WRITTEN PROBLEM 1:
Render the rows below as a JSON list of strings, one string per line. Start at the first line of the rows and go through the line with "scientific name: Python natalensis", including both, and leave out blank lines.

>> START READING PASSAGE

From Casetext: Smarter Legal Research

Cisneros v. Andrews & Lawrence Prof'l Servs.

United States District Court, District of Maryland
Aug 10, 2022
PWG 18-cv-3236 (D. Md. Aug. 10, 2022)

Opinion

PWG 18-cv-3236

08-10-2022

CUMANDA CISNEROS et al., Plaintiffs, v. ANDREWS & LAWRENCE PROFESSIONAL SERVICES, LLC et al., Defendants.


MEMORANDUM OPINION AND ORDER

Paul W. Grimm, United States District Judge

Defendants Andrews & Lawrence Professional Services, LLC (“A&L”), Torin K. Andrews, and Kary Beth Lawrence (collectively “A&L Defendants”) filed a motion requesting the imposition of costs and attorneys' fees under Federal Rules of Civil Procedure 11 and 41 against Plaintiffs, Cumanda Cisneros and Maria Santizo, and their counsel, Richard Gordon. Mot., ECF No. 111. Plaintiffs oppose this motion. Resp., ECF No. 115. I have reviewed the filings and find a hearing unnecessary. See Loc. R. 105.6 (D. Md. 2021). For the reasons stated below, the A&L Defendants' motion is DENIED.

Mot., ECF No. 111; Resp., ECF No.115; Reply, ECF No. 116.

BACKGROUND

Plaintiffs filed a complaint against the A&L Defendants and Whiteford, Taylor & Preston, LLP (“WTP”) in Montgomery County Circuit Court in October 2017. In December 2017, A&L and WTP removed the case to this Court. Resp. 2; see also Resp. Ex. A 4 (ECF No. 1), ECF No. 115-1. Shortly thereafter, the Plaintiffs and WTP entered mediation and Plaintiffs settled with WTP. Resp. 2. Plaintiffs' claims against the A&L Defendants were spun off into a separate action that became this case. Id. As directed by the Court, in October 2018, Plaintiffs filed an Amended Complaint as to A&L, adding an additional Plaintiff, Ms. Santizo, and other Defendants, including two homeowners associations (“HOA Defendants”). ECF No. 1; see also Resp. Ex. A 8 (ECF No. 62). Plaintiffs filed a Second Amended Complaint in November 2018, ECF No. 15, and a few weeks later the A&L Defendants filed a Motion to Dismiss, ECF No. 34. The Motion to Dismiss was fully briefed in February 2019. ECF No. 54. I stayed the case from April 2019 to October 2019 to allow Plaintiffs to engage in settlement talks with the HOA Defendants. ECF Nos. 59, 73. In February 2020, following two Maryland Court of Appeals' decisions in related cases, Plaintiffs filed a Third Amended Complaint, which addressed the impact of these new decisions on the allegations in this case. ECF Nos.78, 85, 89. In July 2020, the Court set out a briefing schedule for motions to dismiss. ECF No. 103. Before briefing on the motions concluded, Plaintiffs voluntarily dismissed this case and refiled in state court. Resp. 3; ECF No. 104.

>> END READING PASSAGE
>> START ENTRIES SHOWN

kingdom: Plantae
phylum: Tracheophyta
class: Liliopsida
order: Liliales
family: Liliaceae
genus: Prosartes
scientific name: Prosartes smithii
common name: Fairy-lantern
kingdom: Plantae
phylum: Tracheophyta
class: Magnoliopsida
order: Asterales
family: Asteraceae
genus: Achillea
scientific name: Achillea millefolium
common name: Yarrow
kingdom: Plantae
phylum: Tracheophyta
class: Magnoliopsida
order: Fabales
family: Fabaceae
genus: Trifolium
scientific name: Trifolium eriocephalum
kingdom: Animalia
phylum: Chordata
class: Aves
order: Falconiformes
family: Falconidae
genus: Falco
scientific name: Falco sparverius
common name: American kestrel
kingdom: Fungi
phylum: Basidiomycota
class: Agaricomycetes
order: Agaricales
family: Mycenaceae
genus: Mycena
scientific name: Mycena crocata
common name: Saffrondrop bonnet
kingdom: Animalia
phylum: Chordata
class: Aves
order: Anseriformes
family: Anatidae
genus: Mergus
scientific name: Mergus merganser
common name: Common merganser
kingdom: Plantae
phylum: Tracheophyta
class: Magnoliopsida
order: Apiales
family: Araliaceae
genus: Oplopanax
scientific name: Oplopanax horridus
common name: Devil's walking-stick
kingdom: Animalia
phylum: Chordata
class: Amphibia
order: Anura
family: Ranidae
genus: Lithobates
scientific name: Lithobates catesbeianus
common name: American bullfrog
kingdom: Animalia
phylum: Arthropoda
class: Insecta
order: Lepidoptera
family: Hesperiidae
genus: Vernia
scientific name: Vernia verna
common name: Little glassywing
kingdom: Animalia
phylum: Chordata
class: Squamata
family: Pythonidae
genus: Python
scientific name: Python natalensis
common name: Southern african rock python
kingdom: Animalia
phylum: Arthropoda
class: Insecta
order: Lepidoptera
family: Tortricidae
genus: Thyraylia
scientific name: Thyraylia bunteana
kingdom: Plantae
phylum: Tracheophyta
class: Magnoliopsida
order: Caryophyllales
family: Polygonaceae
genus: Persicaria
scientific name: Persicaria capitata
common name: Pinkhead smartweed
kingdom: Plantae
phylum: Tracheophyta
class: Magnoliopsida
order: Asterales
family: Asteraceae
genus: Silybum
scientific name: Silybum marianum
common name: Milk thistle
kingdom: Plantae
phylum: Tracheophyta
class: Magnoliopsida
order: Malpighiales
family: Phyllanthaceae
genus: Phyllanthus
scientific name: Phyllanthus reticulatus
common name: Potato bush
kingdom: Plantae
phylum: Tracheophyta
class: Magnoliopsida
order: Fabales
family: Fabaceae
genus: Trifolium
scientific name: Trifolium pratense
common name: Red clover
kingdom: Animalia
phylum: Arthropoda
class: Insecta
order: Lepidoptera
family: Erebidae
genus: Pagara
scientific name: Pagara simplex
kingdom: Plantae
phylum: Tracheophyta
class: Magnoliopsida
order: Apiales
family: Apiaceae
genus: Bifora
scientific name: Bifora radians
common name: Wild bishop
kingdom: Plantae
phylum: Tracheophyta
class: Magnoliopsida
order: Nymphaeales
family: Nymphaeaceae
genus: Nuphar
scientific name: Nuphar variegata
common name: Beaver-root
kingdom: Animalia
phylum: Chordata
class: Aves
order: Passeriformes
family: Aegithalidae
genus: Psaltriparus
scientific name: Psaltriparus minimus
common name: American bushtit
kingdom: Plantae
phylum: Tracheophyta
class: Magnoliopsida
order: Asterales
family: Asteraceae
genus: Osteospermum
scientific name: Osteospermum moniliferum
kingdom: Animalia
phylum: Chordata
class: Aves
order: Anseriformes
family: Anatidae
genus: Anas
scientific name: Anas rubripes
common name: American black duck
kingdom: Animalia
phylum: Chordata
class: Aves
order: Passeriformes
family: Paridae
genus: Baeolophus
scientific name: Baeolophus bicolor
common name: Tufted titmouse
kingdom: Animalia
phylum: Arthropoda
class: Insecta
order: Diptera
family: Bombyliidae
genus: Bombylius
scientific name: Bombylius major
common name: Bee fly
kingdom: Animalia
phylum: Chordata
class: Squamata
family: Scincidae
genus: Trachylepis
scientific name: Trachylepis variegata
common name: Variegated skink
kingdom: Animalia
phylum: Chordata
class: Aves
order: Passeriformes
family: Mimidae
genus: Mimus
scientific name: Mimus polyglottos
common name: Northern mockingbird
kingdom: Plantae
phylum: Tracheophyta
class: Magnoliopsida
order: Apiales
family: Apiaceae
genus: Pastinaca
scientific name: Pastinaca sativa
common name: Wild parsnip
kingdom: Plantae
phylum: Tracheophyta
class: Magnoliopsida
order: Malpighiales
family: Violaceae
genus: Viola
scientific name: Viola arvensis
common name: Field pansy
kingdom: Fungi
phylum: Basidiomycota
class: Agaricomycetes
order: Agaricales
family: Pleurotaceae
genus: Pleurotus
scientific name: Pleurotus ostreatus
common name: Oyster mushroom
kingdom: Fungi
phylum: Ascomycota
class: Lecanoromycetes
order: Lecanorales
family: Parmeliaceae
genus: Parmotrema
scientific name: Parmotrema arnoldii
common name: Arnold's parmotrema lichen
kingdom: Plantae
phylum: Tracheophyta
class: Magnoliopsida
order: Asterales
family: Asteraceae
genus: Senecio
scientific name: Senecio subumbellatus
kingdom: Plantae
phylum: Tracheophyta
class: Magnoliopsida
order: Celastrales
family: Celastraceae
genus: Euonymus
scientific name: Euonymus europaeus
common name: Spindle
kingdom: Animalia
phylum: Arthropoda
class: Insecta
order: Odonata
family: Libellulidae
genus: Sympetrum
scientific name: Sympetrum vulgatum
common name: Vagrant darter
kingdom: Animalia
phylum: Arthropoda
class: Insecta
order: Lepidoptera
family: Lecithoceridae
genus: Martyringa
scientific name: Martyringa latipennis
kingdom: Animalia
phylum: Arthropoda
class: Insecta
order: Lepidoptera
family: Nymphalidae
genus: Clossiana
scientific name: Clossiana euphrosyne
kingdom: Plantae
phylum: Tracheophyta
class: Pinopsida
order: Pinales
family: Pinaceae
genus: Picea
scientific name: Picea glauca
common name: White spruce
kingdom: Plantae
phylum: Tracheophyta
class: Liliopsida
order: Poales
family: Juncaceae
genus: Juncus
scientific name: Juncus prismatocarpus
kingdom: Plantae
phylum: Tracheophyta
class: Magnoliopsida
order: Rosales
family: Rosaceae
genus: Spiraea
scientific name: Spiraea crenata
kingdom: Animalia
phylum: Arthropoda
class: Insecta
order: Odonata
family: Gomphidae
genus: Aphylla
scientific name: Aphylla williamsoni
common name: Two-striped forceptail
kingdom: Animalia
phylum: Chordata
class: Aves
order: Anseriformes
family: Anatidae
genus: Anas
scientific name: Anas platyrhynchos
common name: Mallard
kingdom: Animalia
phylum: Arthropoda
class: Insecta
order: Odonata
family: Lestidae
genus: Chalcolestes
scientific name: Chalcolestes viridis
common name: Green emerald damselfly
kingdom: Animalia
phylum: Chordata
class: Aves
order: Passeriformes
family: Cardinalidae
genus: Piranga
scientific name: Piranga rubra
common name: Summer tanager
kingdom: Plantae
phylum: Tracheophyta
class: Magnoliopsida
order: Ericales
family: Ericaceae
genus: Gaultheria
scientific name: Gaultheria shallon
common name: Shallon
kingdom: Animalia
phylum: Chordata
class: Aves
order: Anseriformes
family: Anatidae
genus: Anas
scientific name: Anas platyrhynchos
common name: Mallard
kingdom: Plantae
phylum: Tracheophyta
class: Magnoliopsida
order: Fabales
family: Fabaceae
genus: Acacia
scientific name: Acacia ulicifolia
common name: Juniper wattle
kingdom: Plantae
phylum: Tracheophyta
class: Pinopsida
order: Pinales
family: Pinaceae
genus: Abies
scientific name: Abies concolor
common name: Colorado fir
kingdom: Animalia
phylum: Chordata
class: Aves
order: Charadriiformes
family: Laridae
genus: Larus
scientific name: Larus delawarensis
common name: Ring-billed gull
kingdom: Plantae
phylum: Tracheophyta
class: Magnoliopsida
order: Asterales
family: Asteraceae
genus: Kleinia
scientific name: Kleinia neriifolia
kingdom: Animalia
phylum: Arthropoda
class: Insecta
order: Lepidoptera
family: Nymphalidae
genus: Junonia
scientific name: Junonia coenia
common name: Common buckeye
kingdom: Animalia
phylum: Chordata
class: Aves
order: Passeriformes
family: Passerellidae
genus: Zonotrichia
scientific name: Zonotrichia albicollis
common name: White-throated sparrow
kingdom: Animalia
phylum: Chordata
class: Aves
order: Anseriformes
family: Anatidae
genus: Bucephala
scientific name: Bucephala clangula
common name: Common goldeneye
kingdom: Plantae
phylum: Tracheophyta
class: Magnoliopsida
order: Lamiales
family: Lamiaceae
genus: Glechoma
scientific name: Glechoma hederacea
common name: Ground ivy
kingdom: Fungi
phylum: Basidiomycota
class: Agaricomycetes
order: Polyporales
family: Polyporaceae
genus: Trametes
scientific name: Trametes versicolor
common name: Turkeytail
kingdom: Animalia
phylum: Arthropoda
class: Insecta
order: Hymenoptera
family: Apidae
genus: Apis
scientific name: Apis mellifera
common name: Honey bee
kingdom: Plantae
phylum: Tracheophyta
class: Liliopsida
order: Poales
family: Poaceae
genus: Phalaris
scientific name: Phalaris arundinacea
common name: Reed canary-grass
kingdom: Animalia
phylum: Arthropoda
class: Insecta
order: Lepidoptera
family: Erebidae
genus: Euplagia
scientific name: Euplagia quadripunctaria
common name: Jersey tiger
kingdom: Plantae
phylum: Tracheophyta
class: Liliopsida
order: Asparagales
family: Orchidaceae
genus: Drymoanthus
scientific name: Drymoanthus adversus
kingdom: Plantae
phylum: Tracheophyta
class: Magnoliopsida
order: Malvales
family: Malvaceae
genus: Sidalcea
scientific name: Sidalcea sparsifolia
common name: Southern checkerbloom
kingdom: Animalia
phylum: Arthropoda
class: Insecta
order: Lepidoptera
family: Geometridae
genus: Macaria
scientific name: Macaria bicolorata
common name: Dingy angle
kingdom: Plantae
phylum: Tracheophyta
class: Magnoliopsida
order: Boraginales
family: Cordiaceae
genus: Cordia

>> END ENTRIES SHOWN

WRITTEN PROBLEM 2:
Carry the court opinion above forward from the point where it stops.

WRITTEN REPLY 1:
[
  "kingdom: Plantae",
  "phylum: Tracheophyta",
  "class: Liliopsida",
  "order: Liliales",
  "family: Liliaceae",
  "genus: Prosartes",
  "scientific name: Prosartes smithii",
  "common name: Fairy-lantern",
  "kingdom: Plantae",
  "phylum: Tracheophyta",
  "class: Magnoliopsida",
  "order: Asterales",
  "family: Asteraceae",
  "genus: Achillea",
  "scientific name: Achillea millefolium",
  "common name: Yarrow",
  "kingdom: Plantae",
  "phylum: Tracheophyta",
  "class: Magnoliopsida",
  "order: Fabales",
  "family: Fabaceae",
  "genus: Trifolium",
  "scientific name: Trifolium eriocephalum",
  "kingdom: Animalia",
  "phylum: Chordata",
  "class: Aves",
  "order: Falconiformes",
  "family: Falconidae",
  "genus: Falco",
  "scientific name: Falco sparverius",
  "common name: American kestrel",
  "kingdom: Fungi",
  "phylum: Basidiomycota",
  "class: Agaricomycetes",
  "order: Agaricales",
  "family: Mycenaceae",
  "genus: Mycena",
  "scientific name: Mycena crocata",
  "common name: Saffrondrop bonnet",
  "kingdom: Animalia",
  "phylum: Chordata",
  "class: Aves",
  "order: Anseriformes",
  "family: Anatidae",
  "genus: Mergus",
  "scientific name: Mergus merganser",
  "common name: Common merganser",
  "kingdom: Plantae",
  "phylum: Tracheophyta",
  "class: Magnoliopsida",
  "order: Apiales",
  "family: Araliaceae",
  "genus: Oplopanax",
  "scientific name: Oplopanax horridus",
  "common name: Devil's walking-stick",
  "kingdom: Animalia",
  "phylum: Chordata",
  "class: Amphibia",
  "order: Anura",
  "family: Ranidae",
  "genus: Lithobates",
  "scientific name: Lithobates catesbeianus",
  "common name: American bullfrog",
  "kingdom: Animalia",
  "phylum: Arthropoda",
  "class: Insecta",
  "order: Lepidoptera",
  "family: Hesperiidae",
  "genus: Vernia",
  "scientific name: Vernia verna",
  "common name: Little glassywing",
  "kingdom: Animalia",
  "phylum: Chordata",
  "class: Squamata",
  "family: Pythonidae",
  "genus: Python",
  "scientific name: Python natalensis"
]

WRITTEN REPLY 2:
After the dismissal, the A&L Defendants filed a letter motion for attorneys' fees and costs. They contend that they are entitled to attorneys' fees under Federal Rule of Civil Procedure 41(d) because Plaintiffs' claims were brought in bad faith and the Maryland Consumer Protection Act (CPA), the underlying statute of one of Plaintiffs' causes of actions, provides for attorneys' fees in such circumstances. Mot. 2-3. The A&L Defendants further argue they are entitled to attorneys' fees because a district court may award attorneys' fees in accordance with Rule 41(d) when it makes a specific finding that a plaintiff has acted vexatiously or in bad faith. Id. Here, Defendants assert Plaintiffs acted vexatiously and in bad faith when they, without prior notice and while the A&L Defendants were preparing their Motion to Dismiss, voluntarily dismissed their Third Amended Complaint and filed a “near identical matter in the Circuit Court for Montgomery County, Maryland.” Id. The A&L Defendants also request that the Court find the conduct of the Plaintiffs and their attorneys was in bad faith in violation of Federal Rule of Civil Procedure 11. Id. at 4-5. Pointing to Plaintiffs' RICO and fraud claims, the A&L Defendants argue Plaintiffs brought claims without any factual or legal basis and failed to perform “even the slightest investigation into such claims.” Id. at 4.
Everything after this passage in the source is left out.